There's almost certainly a bit of politicalfeeling that in top-line confidence numbers.
The NZ Institute of Economic Research - which has its Quarterly Survey of Business opinion due tomorrow - has done research which shows that historically confidence levels are lower when Labour Governments are in power.
The September ANZ Business Outlook Survey saw headline confidence fall two points to the lowest level since April 2008.
But it's not top line business confidence that is worrying economists.
It is firms assessment of their own immediate outlook.
These are typically a bit more upbeat. And they also correlate more accurately with real data.
There are a number of strong correlations within the survey, ANZ chief economist Sharon Zollner argues.
These included employment intentions with employment, investment intentions with investment and own activity with GDP.
In the latest ANZ survey, firms' expectations for their own activity over the year ahead fell one point, the fourth fall in a row, and the lowest read since April 2009.
Employment intentions saw a one-point gain but remain at a historically low level.
A net 40 per cent of firms said they expect it to be tougher to get credit, up 1 per cent.
Export intentions rose three points to a net 2 per cent of firms expecting exports to lift.
This was quite muted considering the size of the fall in the exchange rate, Zollner said.
So that's not great, but also not a massive slump.

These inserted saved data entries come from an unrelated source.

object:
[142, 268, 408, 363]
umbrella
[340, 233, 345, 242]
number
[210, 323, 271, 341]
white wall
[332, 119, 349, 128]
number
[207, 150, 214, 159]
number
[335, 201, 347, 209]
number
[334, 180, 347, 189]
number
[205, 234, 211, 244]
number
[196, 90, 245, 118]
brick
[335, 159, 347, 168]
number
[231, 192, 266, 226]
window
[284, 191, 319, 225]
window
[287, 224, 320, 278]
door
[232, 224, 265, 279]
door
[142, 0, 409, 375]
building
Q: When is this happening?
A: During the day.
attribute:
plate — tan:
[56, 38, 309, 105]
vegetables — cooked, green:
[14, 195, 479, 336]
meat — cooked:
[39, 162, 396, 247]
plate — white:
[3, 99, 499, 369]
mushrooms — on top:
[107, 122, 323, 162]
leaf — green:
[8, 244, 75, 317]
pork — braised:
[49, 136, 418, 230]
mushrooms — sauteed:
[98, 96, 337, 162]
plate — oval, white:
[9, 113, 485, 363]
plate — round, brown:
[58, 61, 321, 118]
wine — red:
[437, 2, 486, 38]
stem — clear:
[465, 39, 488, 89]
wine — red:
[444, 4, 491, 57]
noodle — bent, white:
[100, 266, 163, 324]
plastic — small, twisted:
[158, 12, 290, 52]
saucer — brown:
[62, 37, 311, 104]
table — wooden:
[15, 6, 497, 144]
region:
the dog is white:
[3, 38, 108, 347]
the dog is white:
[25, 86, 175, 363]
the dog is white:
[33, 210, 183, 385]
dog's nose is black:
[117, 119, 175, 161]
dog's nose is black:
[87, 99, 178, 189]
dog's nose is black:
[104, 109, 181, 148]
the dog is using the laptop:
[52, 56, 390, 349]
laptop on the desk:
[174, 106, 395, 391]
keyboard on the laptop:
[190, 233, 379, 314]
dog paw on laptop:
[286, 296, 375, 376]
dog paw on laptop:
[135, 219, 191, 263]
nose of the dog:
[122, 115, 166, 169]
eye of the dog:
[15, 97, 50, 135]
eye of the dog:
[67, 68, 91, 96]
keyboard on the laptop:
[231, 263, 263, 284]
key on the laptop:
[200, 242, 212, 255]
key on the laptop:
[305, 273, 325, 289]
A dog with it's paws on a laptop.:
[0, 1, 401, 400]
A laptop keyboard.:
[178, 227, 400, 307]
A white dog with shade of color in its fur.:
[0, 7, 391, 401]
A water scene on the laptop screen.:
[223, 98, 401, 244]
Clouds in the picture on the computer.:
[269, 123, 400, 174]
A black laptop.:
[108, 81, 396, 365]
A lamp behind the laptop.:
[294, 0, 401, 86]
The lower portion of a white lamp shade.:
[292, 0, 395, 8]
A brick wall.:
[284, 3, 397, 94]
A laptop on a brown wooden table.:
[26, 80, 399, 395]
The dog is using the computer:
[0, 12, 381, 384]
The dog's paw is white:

"The Reserve Bank will be disappointed that its unexpectedly large 50bp cut in the Official Cash Rate last month does not appear to have had much impact on business' sentiment or investment and employment intentions."
Fundamentally the economy was still in good shape, she said.
"Commodity prices are still decent; population growth is positive; monetary conditions have eased. But the prolonged lack of confidence is starting to feed its way through the economy and is threatening the tight labour market."
It's important to put this survey in context.
Forces on the left and right of the political spectrum tend to have difficulty doing that.
ANZ has been one of the gloomiest economic research units this year, but it is not picking that New Zealand is heading for recession.
It currently sees growth bottoming out at about 1.9 per cent next year and although there may be a risk of further downward revision most economists see higher growth than that.
One positive note in the latest survey was that construction sector employment intentions had bounced back, Zollner noted.
Construction accounts for 9 per cent of employment.
"But, there is still no sector of the economy that reports on net that it is planning on hiring more staff – that hasn't happened since 2009," she said.
"And the services sector, which employs a hefty 74 per cent of people across the economy, is now also capitulating. This gradual but prolonged economic slowdown is at risk of ceasing to be about the data and starting to become about the people."
ASB economist Mark Smith warns that its not just business that is gloomy.
"Consumer sentiment is at four-year lows, weighed by softening views on the NZ short-term and longer-term economic outlook," he notes.
"Domestic catalysts (including possible business unease over government policy direction) look to have contributed to the grumpy mood within the business community."
But that isn't unique to New Zealand with business outlook in Australia's National Australia Bank survey currently at five-year lows.
The NZIER will tomorrow publish its Quarterly Survey of Business Opinion.